____ RAW DATA
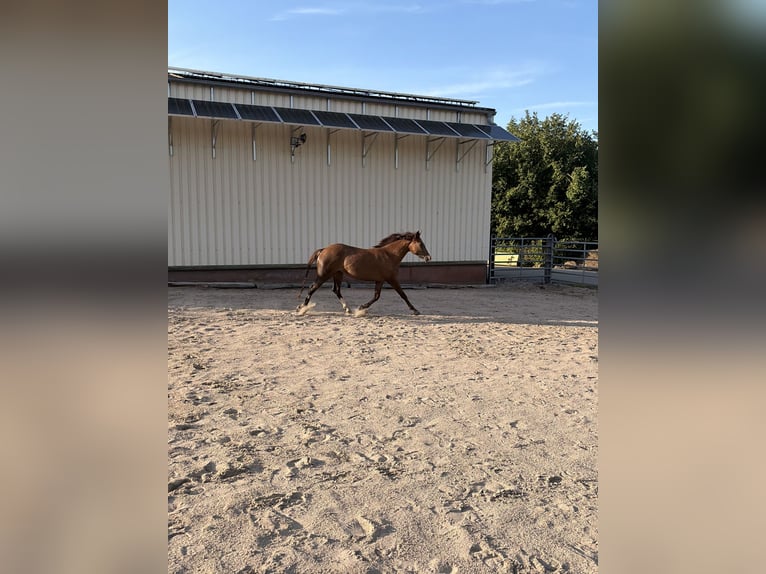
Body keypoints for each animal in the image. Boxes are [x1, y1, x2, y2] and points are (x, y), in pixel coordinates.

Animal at [296, 231, 431, 316]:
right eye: (420, 244)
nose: (428, 258)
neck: (389, 255)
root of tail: (323, 250)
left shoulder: (380, 280)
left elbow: (376, 296)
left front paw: (361, 308)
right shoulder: (391, 279)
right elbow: (403, 295)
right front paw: (415, 311)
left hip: (338, 274)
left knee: (336, 290)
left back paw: (348, 309)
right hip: (324, 274)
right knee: (312, 288)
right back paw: (301, 308)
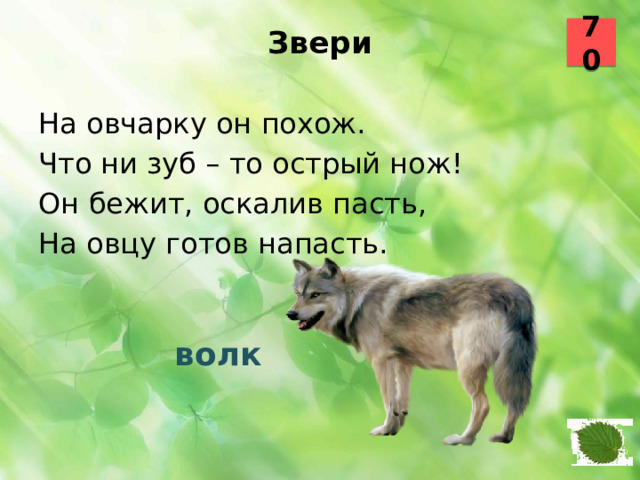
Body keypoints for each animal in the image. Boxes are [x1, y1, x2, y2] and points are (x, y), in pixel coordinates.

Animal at [287, 258, 536, 445]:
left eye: (315, 294)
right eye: (298, 293)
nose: (290, 314)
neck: (356, 300)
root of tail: (515, 292)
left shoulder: (381, 362)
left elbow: (388, 401)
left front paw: (385, 429)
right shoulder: (403, 363)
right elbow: (401, 402)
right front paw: (397, 428)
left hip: (468, 368)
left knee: (483, 405)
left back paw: (463, 439)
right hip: (511, 368)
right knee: (516, 403)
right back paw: (504, 436)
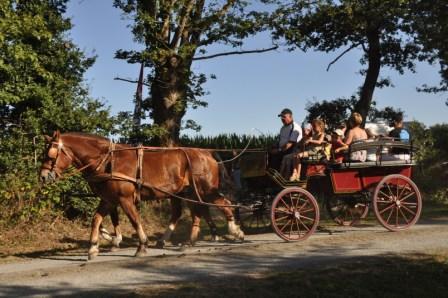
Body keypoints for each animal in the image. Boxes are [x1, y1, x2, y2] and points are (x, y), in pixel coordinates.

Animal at [41, 130, 245, 258]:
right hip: (187, 192)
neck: (108, 161)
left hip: (204, 190)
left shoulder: (124, 199)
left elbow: (134, 220)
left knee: (224, 204)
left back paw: (235, 231)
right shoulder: (109, 199)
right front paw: (93, 248)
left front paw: (141, 246)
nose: (43, 176)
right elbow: (96, 220)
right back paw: (186, 240)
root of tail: (207, 153)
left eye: (50, 155)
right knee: (191, 213)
________
■ **WHAT TO WORK ON**
Where the word "back" is present in a line of the listing, copy that line.

■ **ANSWER FOR THIS EXERCISE**
left back paw: (348, 309)
right back paw: (301, 308)
left back paw: (463, 439)
right back paw: (504, 436)
left back paw: (235, 231)
right back paw: (186, 240)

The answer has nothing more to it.